I was propposed to prove that a family of sets that is closed under difference is also closed under finite intersection.
At my understading, this is easy to prove provided my family of sets is a ring. Indeed, given $A, B$ on the family, $$A\cap B = (A\cup B)- \{(A-B)\cup(B-A)\}.$$ Since $A, B$ lie on the family, that is closed under difference, $A\cap B$ lies on the family if, and only if, $A\cup B$ also belongs to the family. The problem is that I do not have this information. How to proceed?
Suppose $A$ and $B$ are both elements of our family of sets which is closed under set difference. It follows that $A\setminus B$ is also an element of our family.
It follows then that $A\setminus (A\setminus B)=A\cap B$ is an element of our family and so our family is also closed under intersection.
Note, the given conditions in the problem do not mention the existence of a universal set, nor do they mention that the universal set must be in our collection. As such, it does not follow that our collection must also be closed under union. For example, $\{\{1\},\{2\},\emptyset\}$ is a perfectly valid collection of sets closed under set difference and intersection despite that the set $\{1,2\}$ is missing.
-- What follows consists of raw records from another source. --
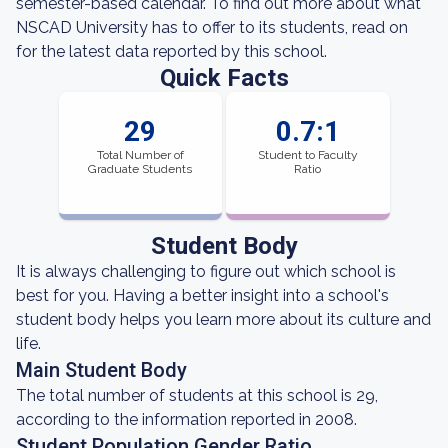
semester-based calendar. To find out more about what
NSCAD University has to offer to its students, read on
for the latest data reported by this school.
Quick Facts
29
0.7:1
Total Number of
Student to Faculty
Graduate Students
Ratio
Student Body
It is always challenging to figure out which school is
best for you. Having a better insight into a school's
student body helps you learn more about its culture and
life.
Main Student Body
The total number of students at this school is 29,
according to the information reported in 2008.
Student Population Gender Ratio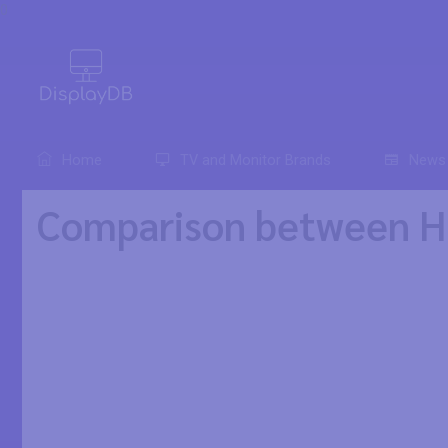
0
Home
TV and Monitor Brands
News
Comparison between HP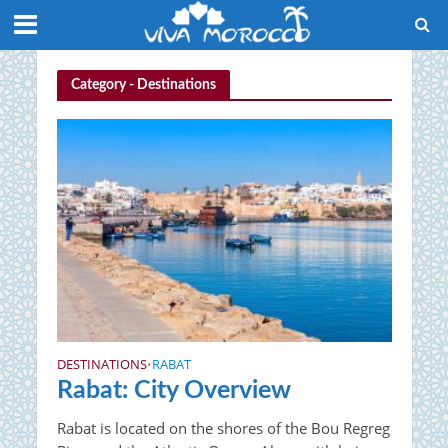
Category - Destinations
DESTINATIONS
RABAT
•
Rabat: City Overview
Rabat is located on the shores of the Bou Regreg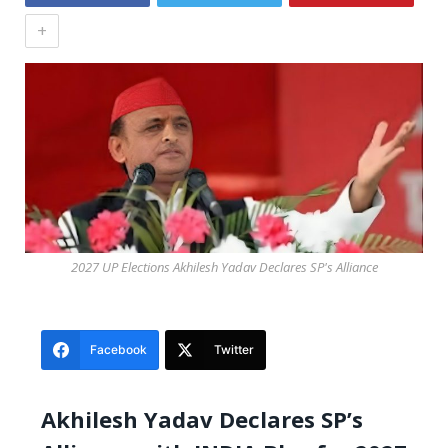
+
2027 UP Elections Akhilesh Yadav Declares SP's Alliance
Facebook
Twitter
Akhilesh Yadav Declares SP’s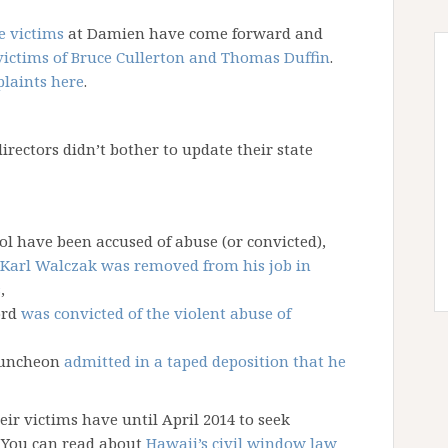
e victims
at Damien have come forward and
victims of Bruce Cullerton and Thomas Duffin
.
plaints here
.
directors didn’t bother to update their state
ol have been accused of abuse (or convicted),
 Karl Walczak was removed from his job in
s
,
ord
was convicted of the violent abuse of
 Funcheon
admitted in a taped deposition that he
ir victims have until April 2014 to seek
m. You can read about
Hawaii’s civil window law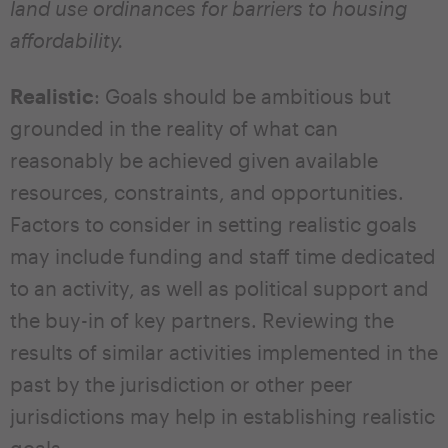
land use ordinances for barriers to housing
affordability.
Realistic
: Goals should be ambitious but
grounded in the reality of what can
reasonably be achieved given available
resources, constraints, and opportunities.
Factors to consider in setting realistic goals
may include funding and staff time dedicated
to an activity, as well as political support and
the buy-in of key partners. Reviewing the
results of similar activities implemented in the
past by the jurisdiction or other peer
jurisdictions may help in establishing realistic
goals.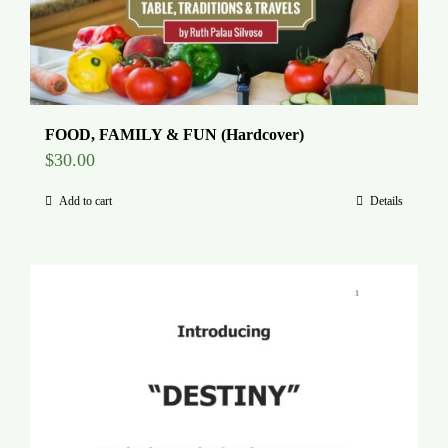
FOOD, FAMILY & FUN (Hardcover)
$
30.00
Add to cart
Details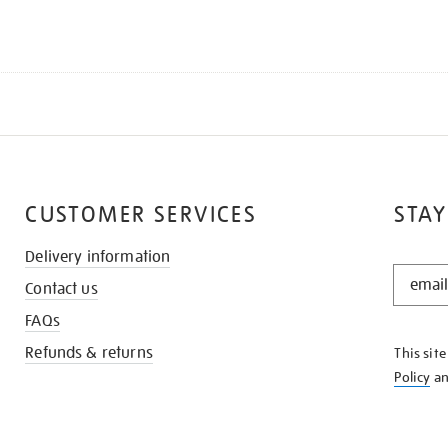
CUSTOMER SERVICES
STAY
Delivery information
STAY
Contact us
IN
THE
FAQs
KNOW
Refunds & returns
This sit
Policy
a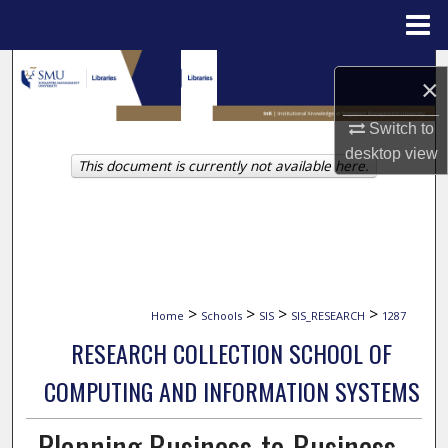
Menu
Home
Search
×
Browse Collections
Switch to
desktop
view
This document is currently not available here.
My Account
About
Digital Commons Network™
>
>
>
>
Home
Schools
SIS
SIS_RESEARCH
1287
RESEARCH COLLECTION SCHOOL OF
COMPUTING AND INFORMATION SYSTEMS
Planning Business-to-Business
Also, although being closed under difference implies being closed under intersection, the converse is not true. $\{\{1\}\}$ is a perfectly valid family closed under intersection, but it is not closed under difference since the empty set is missing.
It is only after you additionally include as a hypothesis that $\emptyset$ and $X$ (our universal set) are elements of our family as well alongside the original hypothesis that the family is closed under differences that we get that the set is closed under complements and unions too.